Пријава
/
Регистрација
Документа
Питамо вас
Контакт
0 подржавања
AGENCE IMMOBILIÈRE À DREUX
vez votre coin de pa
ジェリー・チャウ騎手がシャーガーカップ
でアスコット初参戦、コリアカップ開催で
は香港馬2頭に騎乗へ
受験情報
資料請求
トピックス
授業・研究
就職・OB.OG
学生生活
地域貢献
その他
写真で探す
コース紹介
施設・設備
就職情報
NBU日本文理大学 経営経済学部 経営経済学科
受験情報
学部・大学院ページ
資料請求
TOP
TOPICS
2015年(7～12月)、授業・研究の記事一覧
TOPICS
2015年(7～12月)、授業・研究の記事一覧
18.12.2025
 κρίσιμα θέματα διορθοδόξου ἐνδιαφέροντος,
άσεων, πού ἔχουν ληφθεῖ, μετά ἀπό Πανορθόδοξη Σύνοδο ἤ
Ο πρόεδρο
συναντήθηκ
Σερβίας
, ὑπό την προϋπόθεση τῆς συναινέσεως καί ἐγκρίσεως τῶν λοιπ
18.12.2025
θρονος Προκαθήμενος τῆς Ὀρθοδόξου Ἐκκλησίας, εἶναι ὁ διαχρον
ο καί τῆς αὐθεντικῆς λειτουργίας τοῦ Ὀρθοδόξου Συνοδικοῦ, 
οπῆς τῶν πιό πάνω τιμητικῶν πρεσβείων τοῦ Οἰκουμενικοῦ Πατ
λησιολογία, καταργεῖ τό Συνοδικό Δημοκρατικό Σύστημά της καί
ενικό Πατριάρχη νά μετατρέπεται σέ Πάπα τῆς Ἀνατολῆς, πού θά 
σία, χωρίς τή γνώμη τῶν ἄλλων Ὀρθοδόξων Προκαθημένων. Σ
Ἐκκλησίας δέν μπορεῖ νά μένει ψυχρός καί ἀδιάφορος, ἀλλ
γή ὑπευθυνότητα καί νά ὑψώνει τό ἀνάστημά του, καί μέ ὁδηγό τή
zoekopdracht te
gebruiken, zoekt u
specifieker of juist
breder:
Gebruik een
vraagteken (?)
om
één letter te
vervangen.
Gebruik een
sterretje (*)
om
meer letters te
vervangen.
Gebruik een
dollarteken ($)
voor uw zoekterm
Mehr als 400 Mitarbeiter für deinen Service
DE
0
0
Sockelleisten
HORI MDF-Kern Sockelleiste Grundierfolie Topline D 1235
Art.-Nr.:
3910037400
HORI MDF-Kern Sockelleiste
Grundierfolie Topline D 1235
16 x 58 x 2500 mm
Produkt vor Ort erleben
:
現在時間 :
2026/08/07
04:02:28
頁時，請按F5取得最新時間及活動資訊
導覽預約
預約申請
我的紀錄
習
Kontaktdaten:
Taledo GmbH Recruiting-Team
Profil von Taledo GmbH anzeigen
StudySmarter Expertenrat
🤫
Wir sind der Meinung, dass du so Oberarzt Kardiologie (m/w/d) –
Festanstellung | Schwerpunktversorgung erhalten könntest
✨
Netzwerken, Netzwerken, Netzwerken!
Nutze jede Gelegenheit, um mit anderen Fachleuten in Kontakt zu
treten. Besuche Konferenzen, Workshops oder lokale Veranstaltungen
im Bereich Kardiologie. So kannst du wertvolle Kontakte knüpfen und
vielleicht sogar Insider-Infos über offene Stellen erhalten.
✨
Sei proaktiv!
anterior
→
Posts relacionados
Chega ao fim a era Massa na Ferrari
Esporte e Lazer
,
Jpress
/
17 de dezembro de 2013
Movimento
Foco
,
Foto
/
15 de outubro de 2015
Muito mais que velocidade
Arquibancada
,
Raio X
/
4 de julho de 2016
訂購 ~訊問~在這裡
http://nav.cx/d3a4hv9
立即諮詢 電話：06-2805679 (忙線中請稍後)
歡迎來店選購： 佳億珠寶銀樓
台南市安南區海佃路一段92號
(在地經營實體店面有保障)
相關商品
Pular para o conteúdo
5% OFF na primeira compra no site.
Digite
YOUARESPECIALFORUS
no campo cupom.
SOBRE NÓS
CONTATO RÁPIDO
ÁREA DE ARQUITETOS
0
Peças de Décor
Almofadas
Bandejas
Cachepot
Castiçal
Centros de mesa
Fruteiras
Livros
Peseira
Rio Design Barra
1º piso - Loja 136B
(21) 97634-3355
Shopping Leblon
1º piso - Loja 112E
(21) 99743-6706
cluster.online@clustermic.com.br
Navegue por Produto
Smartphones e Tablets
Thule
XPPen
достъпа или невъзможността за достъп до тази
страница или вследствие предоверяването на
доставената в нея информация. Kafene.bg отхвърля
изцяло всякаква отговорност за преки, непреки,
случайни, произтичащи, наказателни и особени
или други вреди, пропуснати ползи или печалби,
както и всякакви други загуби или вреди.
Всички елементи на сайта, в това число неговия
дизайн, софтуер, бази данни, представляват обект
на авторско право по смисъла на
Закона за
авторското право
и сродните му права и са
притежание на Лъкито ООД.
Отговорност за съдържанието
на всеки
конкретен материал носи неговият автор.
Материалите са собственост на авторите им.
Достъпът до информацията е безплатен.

▬▬▬

→ **ABOUT THIS EXERCISE**
Please write out every line of the records above again, character for character and in the same order.

→ **TASK ANSWER**
Пријава
/
Регистрација
Документа
Питамо вас
Контакт
0 подржавања
AGENCE IMMOBILIÈRE À DREUX
vez votre coin de pa
ジェリー・チャウ騎手がシャーガーカップ
でアスコット初参戦、コリアカップ開催で
は香港馬2頭に騎乗へ
受験情報
資料請求
トピックス
授業・研究
就職・OB.OG
学生生活
地域貢献
その他
写真で探す
コース紹介
施設・設備
就職情報
NBU日本文理大学 経営経済学部 経営経済学科
受験情報
学部・大学院ページ
資料請求
TOP
TOPICS
2015年(7～12月)、授業・研究の記事一覧
TOPICS
2015年(7～12月)、授業・研究の記事一覧
18.12.2025
 κρίσιμα θέματα διορθοδόξου ἐνδιαφέροντος,
άσεων, πού ἔχουν ληφθεῖ, μετά ἀπό Πανορθόδοξη Σύνοδο ἤ
Ο πρόεδρο
συναντήθηκ
Σερβίας
, ὑπό την προϋπόθεση τῆς συναινέσεως καί ἐγκρίσεως τῶν λοιπ
18.12.2025
θρονος Προκαθήμενος τῆς Ὀρθοδόξου Ἐκκλησίας, εἶναι ὁ διαχρον
ο καί τῆς αὐθεντικῆς λειτουργίας τοῦ Ὀρθοδόξου Συνοδικοῦ, 
οπῆς τῶν πιό πάνω τιμητικῶν πρεσβείων τοῦ Οἰκουμενικοῦ Πατ
λησιολογία, καταργεῖ τό Συνοδικό Δημοκρατικό Σύστημά της καί
ενικό Πατριάρχη νά μετατρέπεται σέ Πάπα τῆς Ἀνατολῆς, πού θά 
σία, χωρίς τή γνώμη τῶν ἄλλων Ὀρθοδόξων Προκαθημένων. Σ
Ἐκκλησίας δέν μπορεῖ νά μένει ψυχρός καί ἀδιάφορος, ἀλλ
γή ὑπευθυνότητα καί νά ὑψώνει τό ἀνάστημά του, καί μέ ὁδηγό τή
zoekopdracht te
gebruiken, zoekt u
specifieker of juist
breder:
Gebruik een
vraagteken (?)
om
één letter te
vervangen.
Gebruik een
sterretje (*)
om
meer letters te
vervangen.
Gebruik een
dollarteken ($)
voor uw zoekterm
Mehr als 400 Mitarbeiter für deinen Service
DE
0
0
Sockelleisten
HORI MDF-Kern Sockelleiste Grundierfolie Topline D 1235
Art.-Nr.:
3910037400
HORI MDF-Kern Sockelleiste
Grundierfolie Topline D 1235
16 x 58 x 2500 mm
Produkt vor Ort erleben
:
現在時間 :
2026/08/07
04:02:28
頁時，請按F5取得最新時間及活動資訊
導覽預約
預約申請
我的紀錄
習
Kontaktdaten:
Taledo GmbH Recruiting-Team
Profil von Taledo GmbH anzeigen
StudySmarter Expertenrat
🤫
Wir sind der Meinung, dass du so Oberarzt Kardiologie (m/w/d) –
Festanstellung | Schwerpunktversorgung erhalten könntest
✨
Netzwerken, Netzwerken, Netzwerken!
Nutze jede Gelegenheit, um mit anderen Fachleuten in Kontakt zu
treten. Besuche Konferenzen, Workshops oder lokale Veranstaltungen
im Bereich Kardiologie. So kannst du wertvolle Kontakte knüpfen und
vielleicht sogar Insider-Infos über offene Stellen erhalten.
✨
Sei proaktiv!
anterior
→
Posts relacionados
Chega ao fim a era Massa na Ferrari
Esporte e Lazer
,
Jpress
/
17 de dezembro de 2013
Movimento
Foco
,
Foto
/
15 de outubro de 2015
Muito mais que velocidade
Arquibancada
,
Raio X
/
4 de julho de 2016
訂購 ~訊問~在這裡
http://nav.cx/d3a4hv9
立即諮詢 電話：06-2805679 (忙線中請稍後)
歡迎來店選購： 佳億珠寶銀樓
台南市安南區海佃路一段92號
(在地經營實體店面有保障)
相關商品
Pular para o conteúdo
5% OFF na primeira compra no site.
Digite
YOUARESPECIALFORUS
no campo cupom.
SOBRE NÓS
CONTATO RÁPIDO
ÁREA DE ARQUITETOS
0
Peças de Décor
Almofadas
Bandejas
Cachepot
Castiçal
Centros de mesa
Fruteiras
Livros
Peseira
Rio Design Barra
1º piso - Loja 136B
(21) 97634-3355
Shopping Leblon
1º piso - Loja 112E
(21) 99743-6706
cluster.online@clustermic.com.br
Navegue por Produto
Smartphones e Tablets
Thule
XPPen
достъпа или невъзможността за достъп до тази
страница или вследствие предоверяването на
доставената в нея информация. Kafene.bg отхвърля
изцяло всякаква отговорност за преки, непреки,
случайни, произтичащи, наказателни и особени
или други вреди, пропуснати ползи или печалби,
както и всякакви други загуби или вреди.
Всички елементи на сайта, в това число неговия
дизайн, софтуер, бази данни, представляват обект
на авторско право по смисъла на
Закона за
авторското право
и сродните му права и са
притежание на Лъкито ООД.
Отговорност за съдържанието
на всеки
конкретен материал носи неговият автор.
Материалите са собственост на авторите им.
Достъпът до информацията е безплатен.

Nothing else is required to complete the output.